#### [Work task 1]
Answer these from the text on database setup for RAG, one line each:
(a) Which extension gives Postgres native vector storage and search?
(b) What is the database created in the code named?
(c) Which two vector-native solutions are offered as a contrast to Postgres?
#### [Work task 2]
Pick up the text on database setup for RAG after its final sentence and carry it on in the same style.

#### [Provided text]
###
# Database Setup for RAG 

Setting up a data store for a Retrieval-Augmented Generation (RAG) system involves some unique considerations. The most important is whether the database can store vector embeddings. The second is whether it supports native vector similarity search, or if that functionality must be handled by a separate service or module.

For this project, I've selected PostrgreSQL because it:
- Offers native vector storage and search with the `pgvector` extension 
- Meets developers where they already are — Postgres is widely adopted and familiar
- Preserves the strengths of a relational database, such as flexible querying, indexing, and data integrity
    -  In contrast, vector-native solutions like FAISS or Pinecone are powerful for search, but lack the full querying capabilities of traditional databases

In [None]:
-- create a database 
CREATE DATABASE resume_rag;

Now that we have a basic database created, we need to enable `pgvector` if we want to be able to store and query vectors.
###
#### [Data under study]
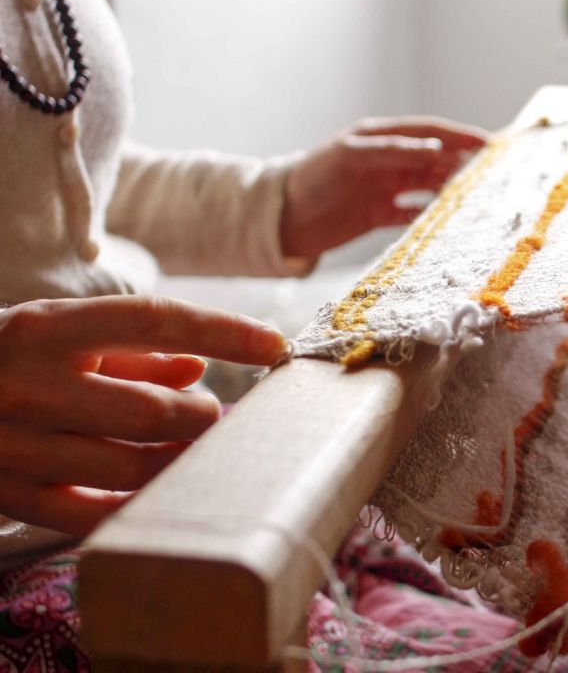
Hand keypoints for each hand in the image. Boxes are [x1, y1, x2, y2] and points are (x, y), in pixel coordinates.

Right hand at [0, 296, 286, 535]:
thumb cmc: (1, 361)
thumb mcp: (54, 335)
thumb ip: (131, 349)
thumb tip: (199, 368)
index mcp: (42, 328)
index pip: (152, 319)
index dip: (221, 331)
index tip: (274, 344)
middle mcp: (25, 383)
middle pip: (153, 410)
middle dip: (203, 417)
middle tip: (214, 417)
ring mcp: (10, 444)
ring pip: (131, 466)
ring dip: (181, 462)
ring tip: (191, 451)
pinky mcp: (5, 494)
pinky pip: (92, 514)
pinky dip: (139, 504)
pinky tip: (162, 492)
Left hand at [281, 116, 487, 259]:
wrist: (281, 218)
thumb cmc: (312, 178)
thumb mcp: (351, 157)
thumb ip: (393, 151)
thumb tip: (436, 148)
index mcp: (380, 138)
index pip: (429, 132)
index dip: (459, 136)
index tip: (487, 144)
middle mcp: (386, 160)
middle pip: (433, 159)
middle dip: (462, 163)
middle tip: (492, 174)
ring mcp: (383, 188)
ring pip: (427, 185)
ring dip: (450, 188)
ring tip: (476, 196)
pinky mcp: (377, 214)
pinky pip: (412, 213)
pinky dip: (430, 215)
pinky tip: (448, 220)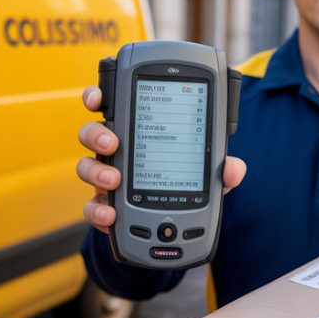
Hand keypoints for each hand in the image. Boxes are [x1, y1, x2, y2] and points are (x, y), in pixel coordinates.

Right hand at [76, 85, 246, 233]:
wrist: (172, 220)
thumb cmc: (184, 182)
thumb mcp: (207, 173)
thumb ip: (221, 167)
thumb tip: (233, 169)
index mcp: (138, 131)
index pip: (114, 105)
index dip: (99, 96)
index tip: (98, 98)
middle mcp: (117, 150)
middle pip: (92, 132)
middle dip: (97, 134)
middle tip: (113, 143)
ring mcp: (107, 176)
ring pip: (85, 166)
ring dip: (96, 170)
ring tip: (114, 180)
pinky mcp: (104, 205)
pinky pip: (91, 205)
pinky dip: (98, 210)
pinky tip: (111, 215)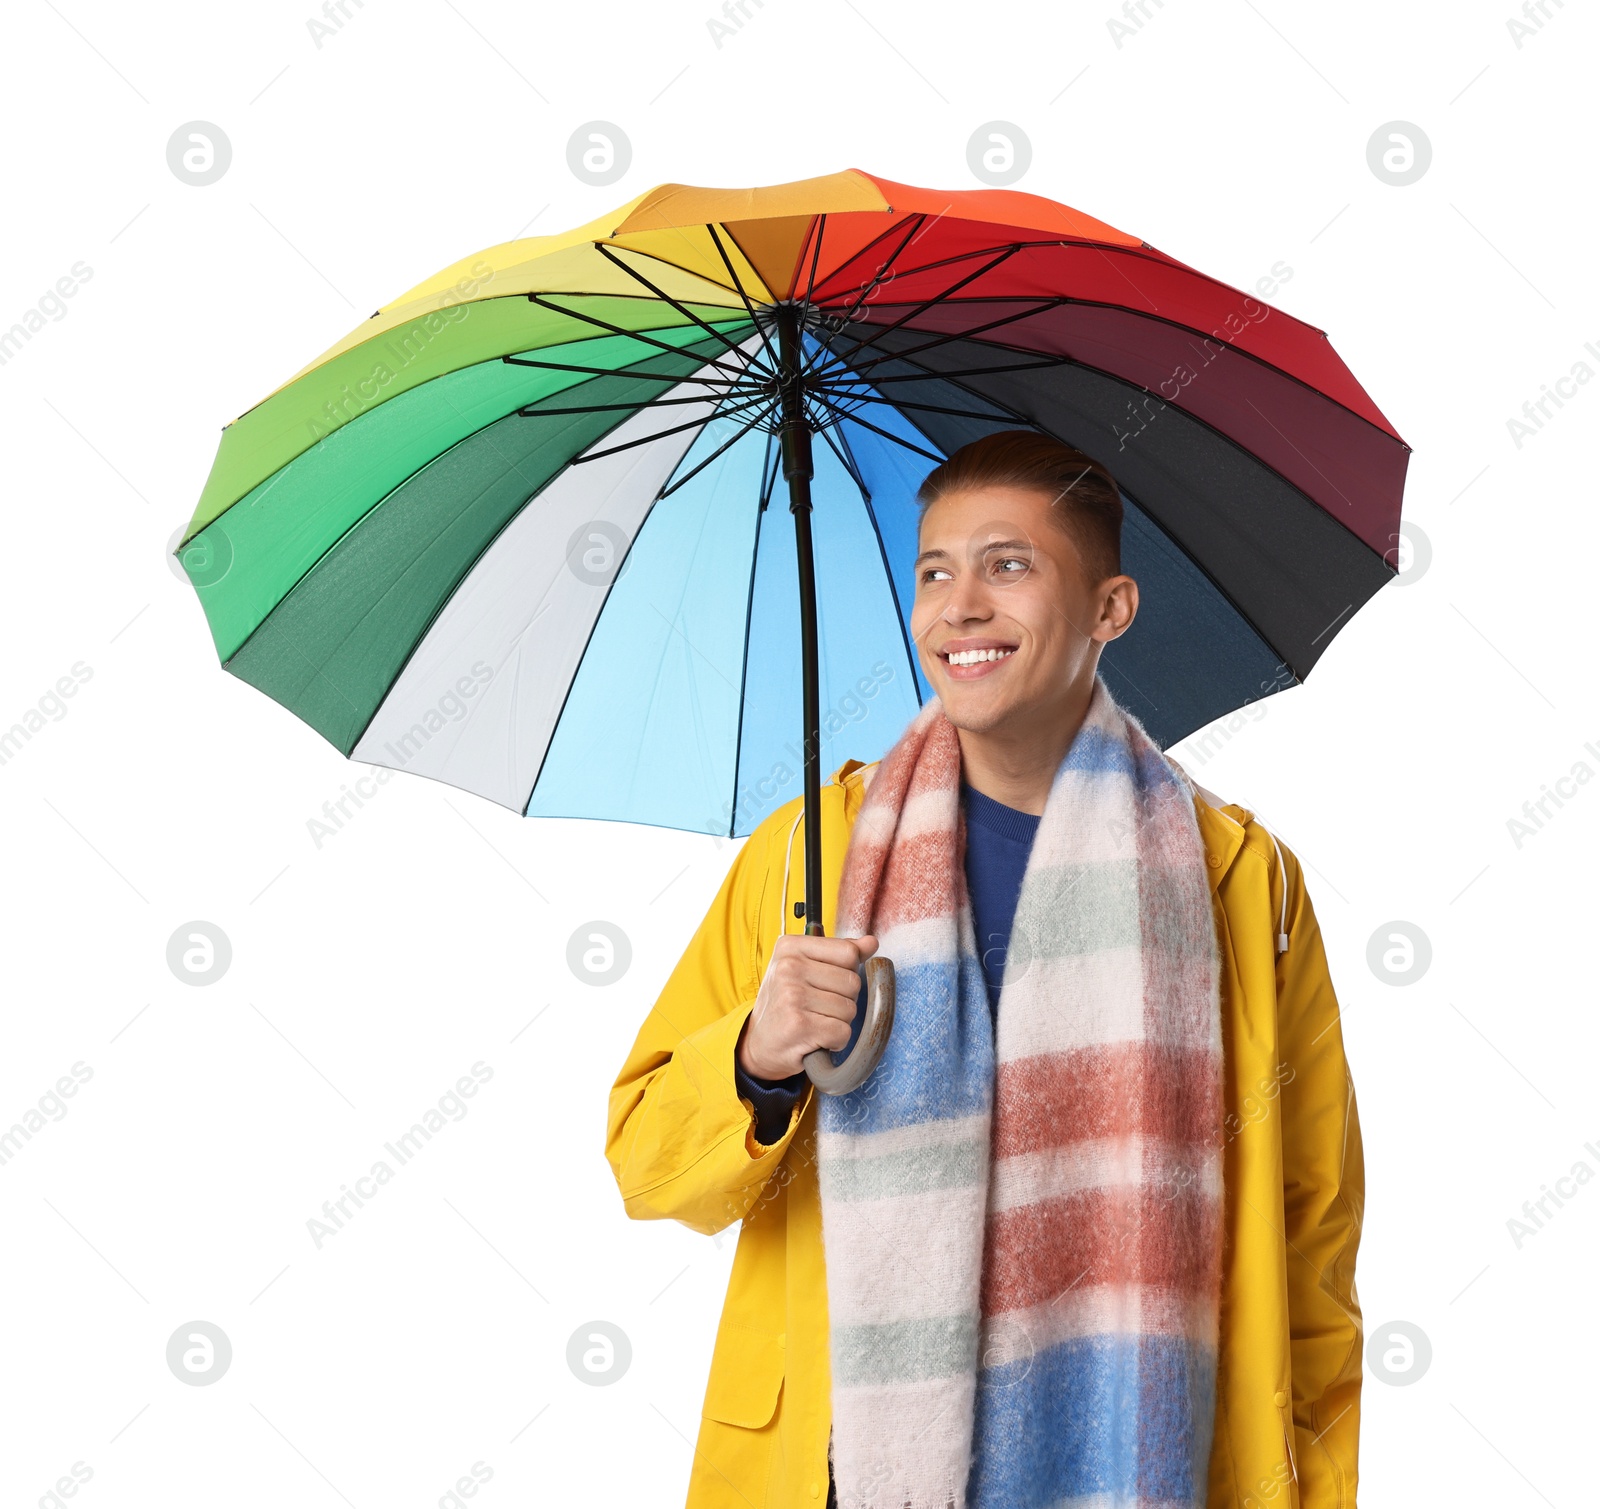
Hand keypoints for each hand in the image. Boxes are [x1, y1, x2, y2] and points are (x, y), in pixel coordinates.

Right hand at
###
#### [Task output 1]
(a) `pgvector`
(b) `resume_rag`
(c) FAISS and Pinecone

#### [Task output 2]
In [None]:
-- enable pgvector extrension
CREATE EXTENSION vector; 

-- enable a uuid extension 
CREATE EXTENSION "uuid-ossp";

Next, define the columns and data type we want present in our embeddings table

In [None]:
CREATE TABLE content_embeddings (
    uid UUID PRIMARY KEY DEFAULT uuid_generate_v4(), 
    document_id TEXT,
    tags TEXT[],  
    clean_text TEXT,
    embedding VECTOR(384)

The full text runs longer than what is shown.